[Collected data]
[Start of section]
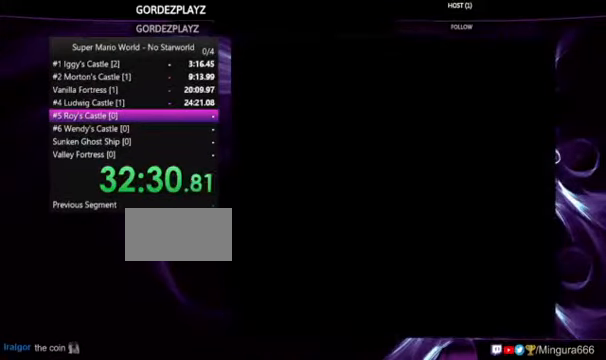
{"dt_ms": 500, "buttons": ["Y"], "events": []}
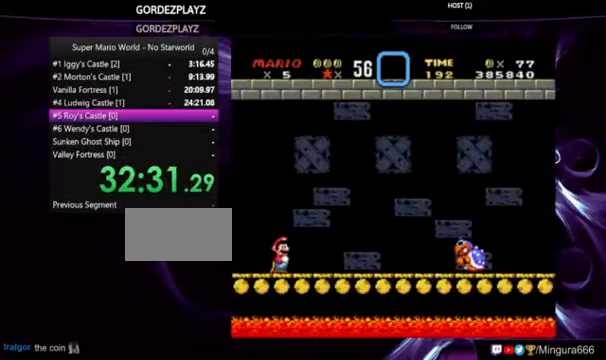
{"dt_ms": 500, "buttons": ["Y"], "events": []}
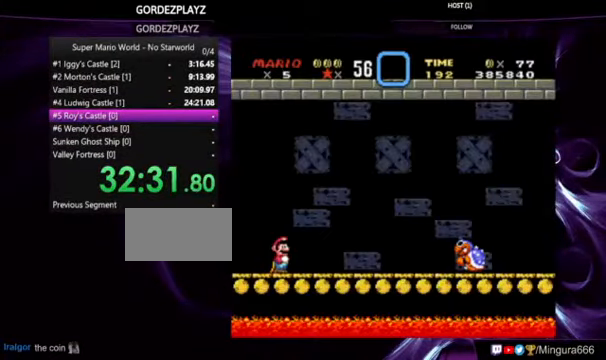
{"dt_ms": 500, "buttons": ["Y"], "events": [[333, "B", "down"], [433, "B", "up"]]}
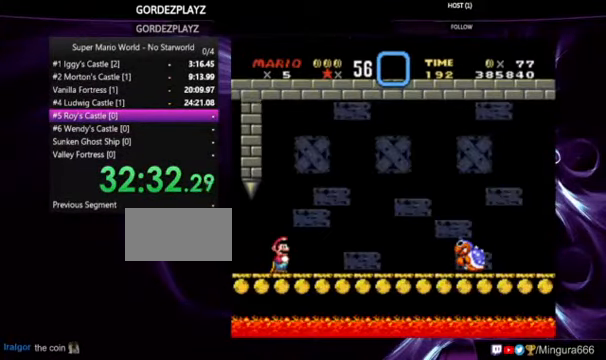
{"dt_ms": 500, "buttons": ["Y"], "events": [[200, "B", "down"], [333, "B", "up"]]}
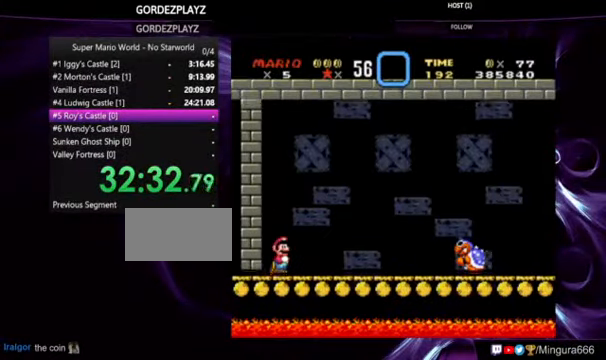
{"dt_ms": 500, "buttons": ["Y"], "events": []}
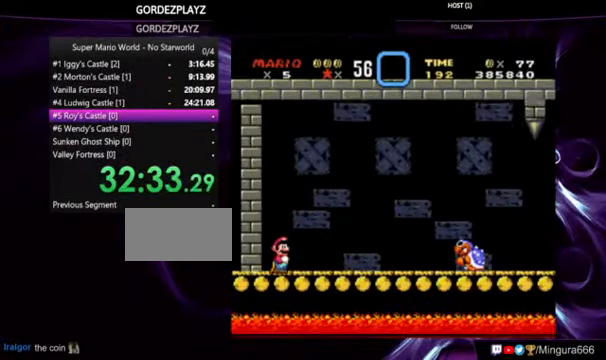
{"dt_ms": 500, "buttons": ["Y"], "events": []}
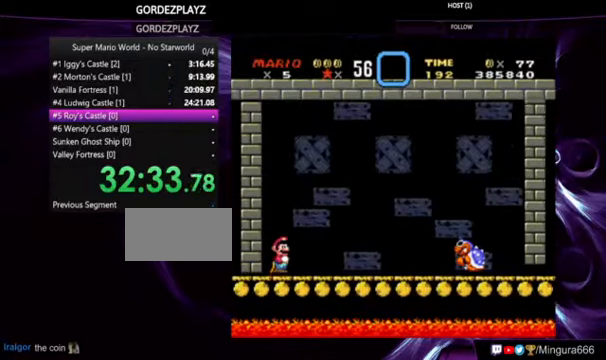
{"dt_ms": 500, "buttons": ["B", "Y"], "events": [[434, "B", "down"]]}
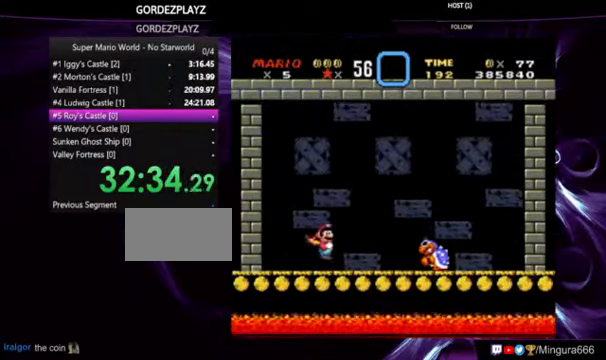
{"dt_ms": 500, "buttons": ["Y", "DPAD_LEFT"], "events": [[34, "B", "up"], [400, "DPAD_LEFT", "down"]]}
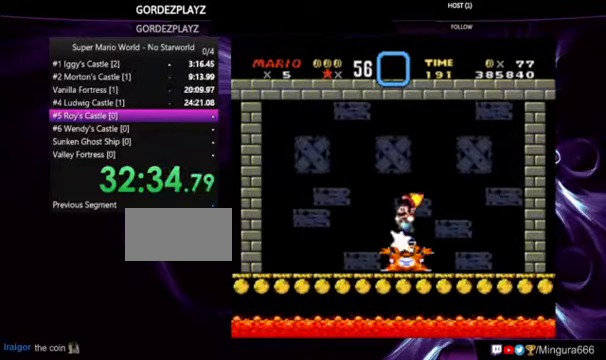
{"dt_ms": 500, "buttons": ["Y"], "events": [[334, "DPAD_LEFT", "up"]]}
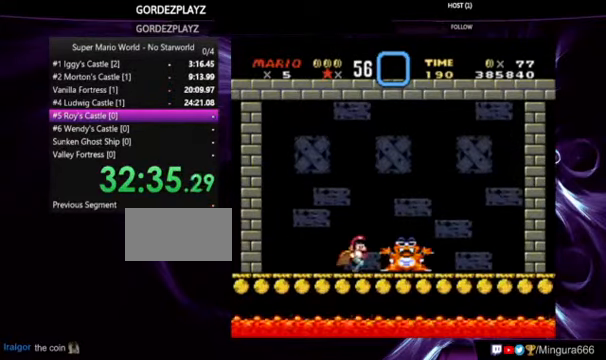
{"dt_ms": 500, "buttons": ["Y"], "events": []}
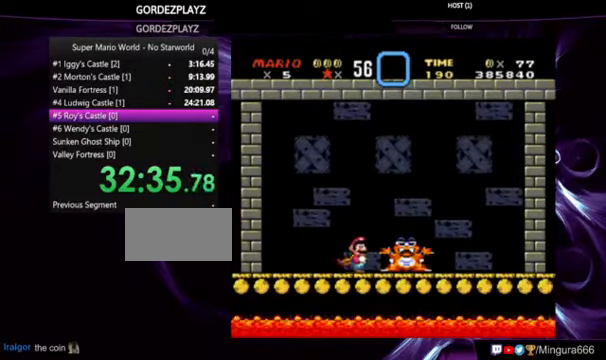
{"dt_ms": 500, "buttons": ["B", "Y"], "events": [[334, "B", "down"]]}
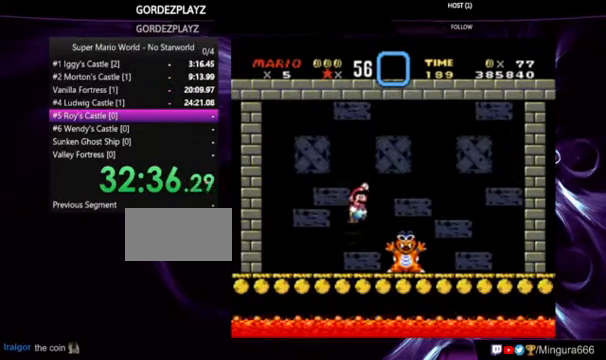
{"dt_ms": 500, "buttons": ["B", "Y"], "events": []}
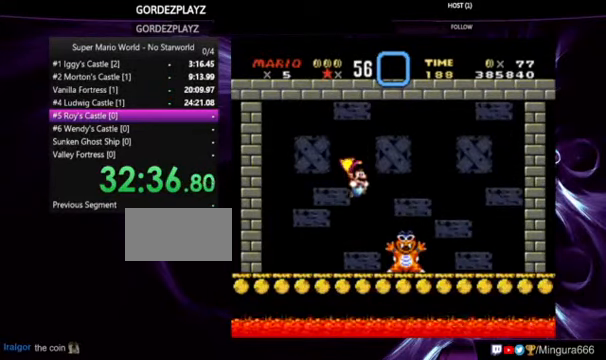
{"dt_ms": 500, "buttons": ["Y"], "events": [[467, "B", "up"]]}
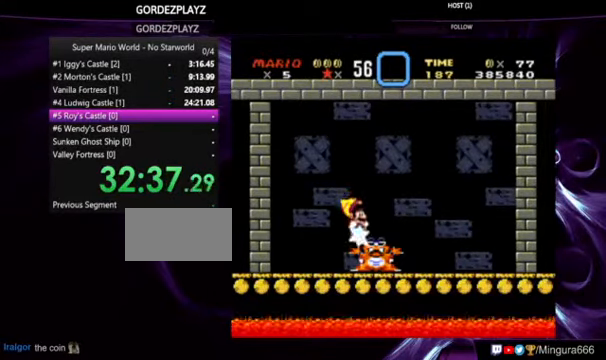
{"dt_ms": 500, "buttons": ["Y"], "events": [[267, "DPAD_LEFT", "down"], [434, "DPAD_LEFT", "up"]]}
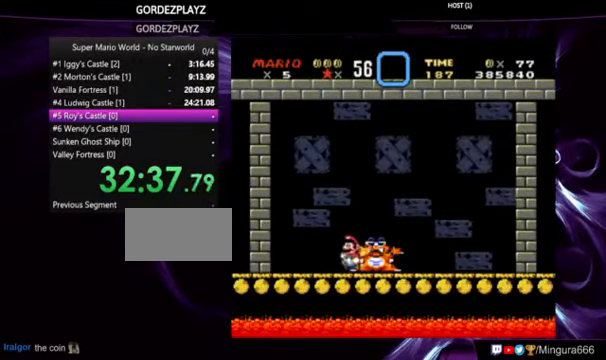
{"dt_ms": 500, "buttons": ["Y"], "events": []}
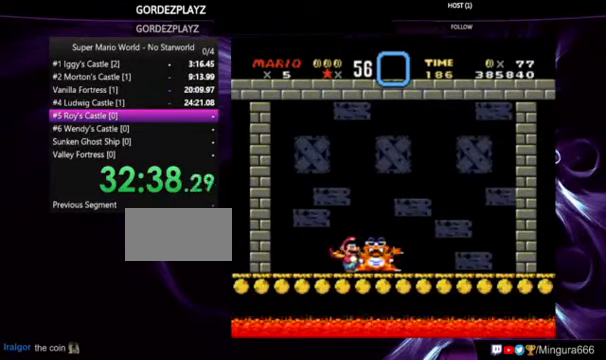
{"dt_ms": 500, "buttons": ["B", "Y"], "events": [[100, "B", "down"]]}
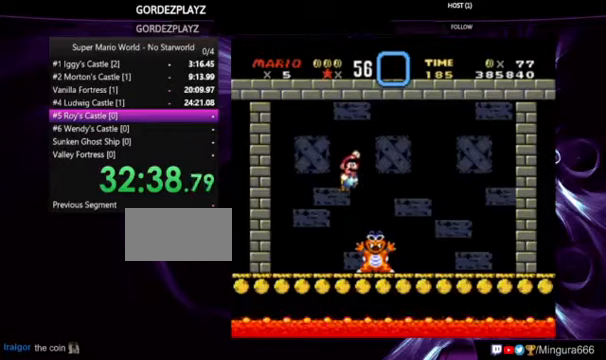
{"dt_ms": 500, "buttons": ["B", "Y"], "events": []}
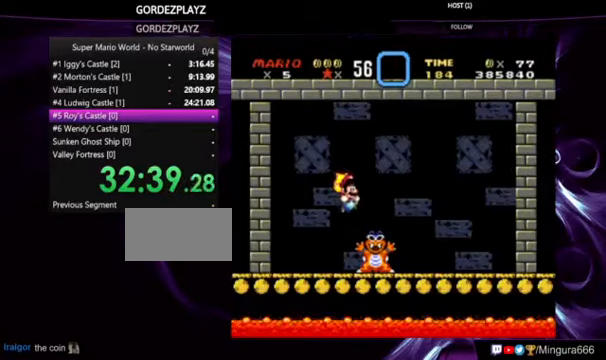
{"dt_ms": 500, "buttons": ["B", "Y"], "events": []}
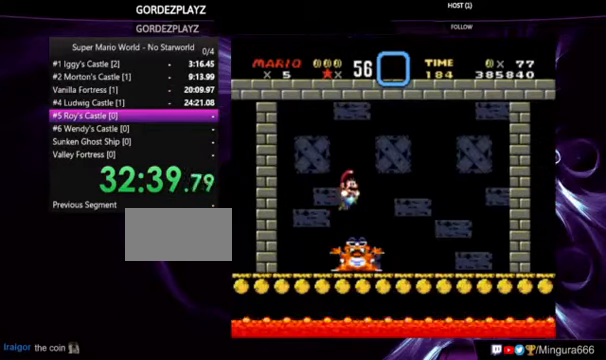
{"dt_ms": 500, "buttons": [], "events": [[33, "B", "up"], [233, "Y", "up"]]}
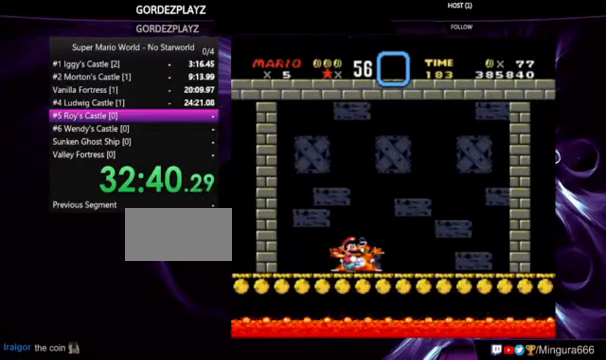
{"dt_ms": 500, "buttons": [], "events": []}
[End of section]
**Exercise details**
Wherever a line in the data above contains the word "down", copy that line.

**Solution to the exercise**
{"dt_ms": 500, "buttons": ["Y"], "events": [[333, "B", "down"], [433, "B", "up"]]}
{"dt_ms": 500, "buttons": ["Y"], "events": [[200, "B", "down"], [333, "B", "up"]]}
{"dt_ms": 500, "buttons": ["B", "Y"], "events": [[434, "B", "down"]]}
{"dt_ms": 500, "buttons": ["Y", "DPAD_LEFT"], "events": [[34, "B", "up"], [400, "DPAD_LEFT", "down"]]}
{"dt_ms": 500, "buttons": ["B", "Y"], "events": [[334, "B", "down"]]}
{"dt_ms": 500, "buttons": ["Y"], "events": [[267, "DPAD_LEFT", "down"], [434, "DPAD_LEFT", "up"]]}
{"dt_ms": 500, "buttons": ["B", "Y"], "events": [[100, "B", "down"]]}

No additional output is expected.